Were you one of the early adopters of Nintendo’s latest handheld, the 3DS? If so, you probably grandfathered yourself into Nintendo’s Ambassador program; a program that lets you download a bunch of Nintendo classics at no charge to your 3DS. The first batch of free games, released earlier this year on the Nintendo eShop, were 10 classic NES titles. Now, Nintendo is back with another set of free downloadables for Ambassadors, this time targeting the solid Game Boy Advance library.
Starting today, Ambassadors can turn on their 3DSs and download 10 classic Game Boy Advance titles, reports TechnoBuffalo. They are as follows:
- F-Zero: Maximum Velocity
- Yoshi’s Island: Super Mario Advance 3
- The Legend of Zelda: The Minish Cap
- Fire Emblem: The Sacred Stones
- Kirby & The Amazing Mirror
- Mario Kart: Super Circuit
- Mario vs Donkey Kong
- Metroid Fusion
- Wario Land 4
- WarioWare, Inc.: Mega Microgames!
TechnoBuffalo was also kind enough to give a complete rundown of how to go about downloading your free games if you’re midly tech illiterate. Here’s the step-by-step procedure to download the games you’re entitled to:
- Turn on your Nintendo 3DS.
- Turn on the device’s wireless and be sure you are connected to the internet.
- Open the eShop.
- Scroll all the way to the left and tap “Settings/Other.”

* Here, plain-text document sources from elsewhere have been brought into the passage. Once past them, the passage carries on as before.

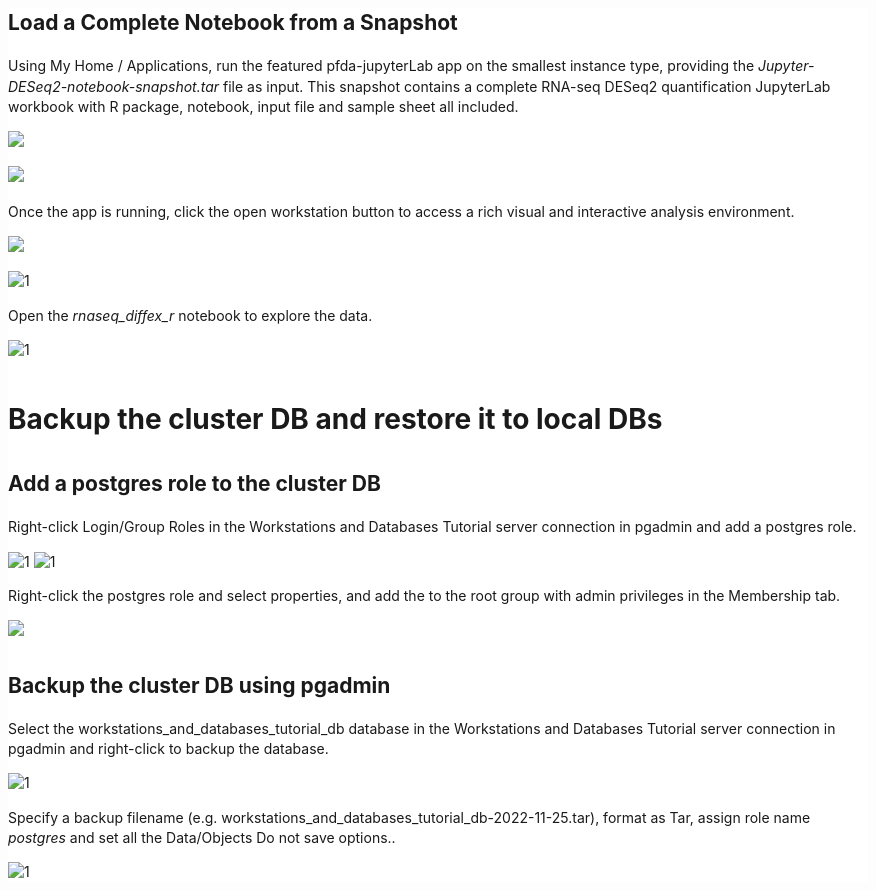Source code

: ## Load a Complete Notebook from a Snapshot

Using My Home / Applications, run the featured pfda-jupyterLab app on the smallest instance type, providing the *Jupyter-DESeq2-notebook-snapshot.tar* file as input. This snapshot contains a complete RNA-seq DESeq2 quantification JupyterLab workbook with R package, notebook, input file and sample sheet all included.

![](https://pfda-production-static-files.s3.amazonaws.com/tuts/workstations-media/image40.png)

![](https://pfda-production-static-files.s3.amazonaws.com/tuts/workstations-media/image41.png)

Once the app is running, click the open workstation button to access a rich visual and interactive analysis environment.

![](https://pfda-production-static-files.s3.amazonaws.com/tuts/workstations-media/image42.png)

<img src="https://pfda-production-static-files.s3.amazonaws.com/tuts/workstations-media/image43.png" alt="1" style="max-width: 600px;" />

Open the *rnaseq_diffex_r* notebook to explore the data.

<img src="https://pfda-production-static-files.s3.amazonaws.com/tuts/workstations-media/image44.png" alt="1" style="max-width: 650px;" />

# Backup the cluster DB and restore it to local DBs

## Add a postgres role to the cluster DB

Right-click Login/Group Roles in the Workstations and Databases Tutorial server connection in pgadmin and add a postgres role.

<img src="https://pfda-production-static-files.s3.amazonaws.com/tuts/workstations-media/image45.png" alt="1" style="max-width: 600px;" />

<img src="https://pfda-production-static-files.s3.amazonaws.com/tuts/workstations-media/image46.png" alt="1" style="max-width: 600px;" />

Right-click the postgres role and select properties, and add the to the root group with admin privileges in the Membership tab.

![](https://pfda-production-static-files.s3.amazonaws.com/tuts/workstations-media/image47.png)

## Backup the cluster DB using pgadmin

Select the workstations_and_databases_tutorial_db database in the Workstations and Databases Tutorial server connection in pgadmin and right-click to backup the database.

<img src="https://pfda-production-static-files.s3.amazonaws.com/tuts/workstations-media/image48.png" alt="1" style="max-width: 600px;" />

Specify a backup filename (e.g. workstations_and_databases_tutorial_db-2022-11-25.tar), format as Tar, assign role name *postgres* and set all the Data/Objects Do not save options..

<img src="https://pfda-production-static-files.s3.amazonaws.com/tuts/workstations-media/image49.png" alt="1" style="max-width: 600px;" />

- Scroll down and tap “Your Downloads.”
- Scroll until you see one of the new GBA titles and tap “Redownload.”
- Tap “Download.”
- Tap “Download Now.” Because, you know, the other two times you told it to download weren’t enough.

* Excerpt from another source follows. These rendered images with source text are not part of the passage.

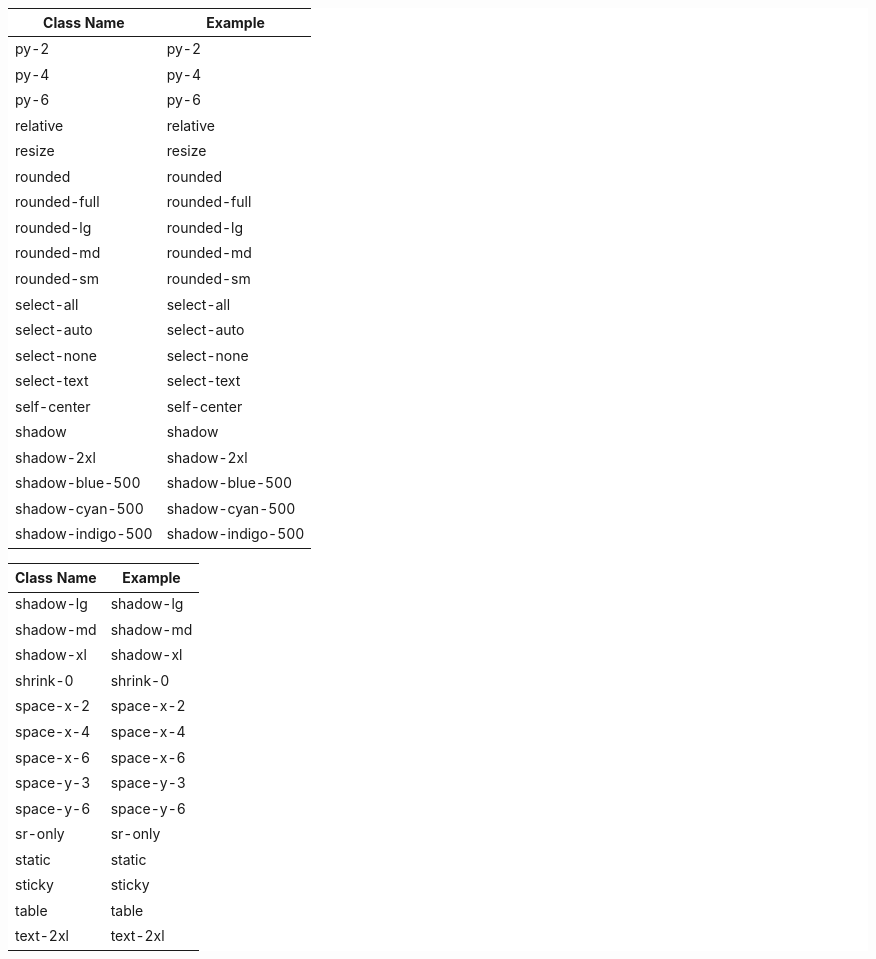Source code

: 
| Class Name | Example |
| --- | --- |
| py-2 | <div class="py-2">py-2</div> |
| py-4 | <div class="py-4">py-4</div> |
| py-6 | <div class="py-6">py-6</div> |
| relative | <div class="relative">relative</div> |
| resize | <div class="resize">resize</div> |
| rounded | <div class="rounded">rounded</div> |
| rounded-full | <div class="rounded-full">rounded-full</div> |
| rounded-lg | <div class="rounded-lg">rounded-lg</div> |
| rounded-md | <div class="rounded-md">rounded-md</div> |
| rounded-sm | <div class="rounded-sm">rounded-sm</div> |
| select-all | <div class="select-all">select-all</div> |
| select-auto | <div class="select-auto">select-auto</div> |
| select-none | <div class="select-none">select-none</div> |
| select-text | <div class="select-text">select-text</div> |
| self-center | <div class="self-center">self-center</div> |
| shadow | <div class="shadow">shadow</div> |
| shadow-2xl | <div class="shadow-2xl">shadow-2xl</div> |
| shadow-blue-500 | <div class="shadow-blue-500">shadow-blue-500</div> |
| shadow-cyan-500 | <div class="shadow-cyan-500">shadow-cyan-500</div> |
| shadow-indigo-500 | <div class="shadow-indigo-500">shadow-indigo-500</div> |


| Class Name | Example |
| --- | --- |
| shadow-lg | <div class="shadow-lg">shadow-lg</div> |
| shadow-md | <div class="shadow-md">shadow-md</div> |
| shadow-xl | <div class="shadow-xl">shadow-xl</div> |
| shrink-0 | <div class="shrink-0">shrink-0</div> |
| space-x-2 | <div class="space-x-2">space-x-2</div> |
| space-x-4 | <div class="space-x-4">space-x-4</div> |
| space-x-6 | <div class="space-x-6">space-x-6</div> |
| space-y-3 | <div class="space-y-3">space-y-3</div> |
| space-y-6 | <div class="space-y-6">space-y-6</div> |
| sr-only | <div class="sr-only">sr-only</div> |
| static | <div class="static">static</div> |
| sticky | <div class="sticky">sticky</div> |
| table | <div class="table">table</div> |
| text-2xl | <div class="text-2xl">text-2xl</div> |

- Once the download finishes (roughly 30 seconds for me), press the “Home” button and “unwrap” the new software.
Congrats, you now officially have 10 incredible Game Boy Advance titles in your 3DS library.
Most of the games being offered for free represent the best the GBA had to offer. The fact that Nintendo is willingly giving them away shows how committed they are to making 3DS owners happy, especially the ones who bought into the system right around launch and had to stomach a lack of quality software and a price drops only a few months later. That wound cut deep, but at least Nintendo is trying to make it up to those folks. Great, free games is a solid start, don’t you think?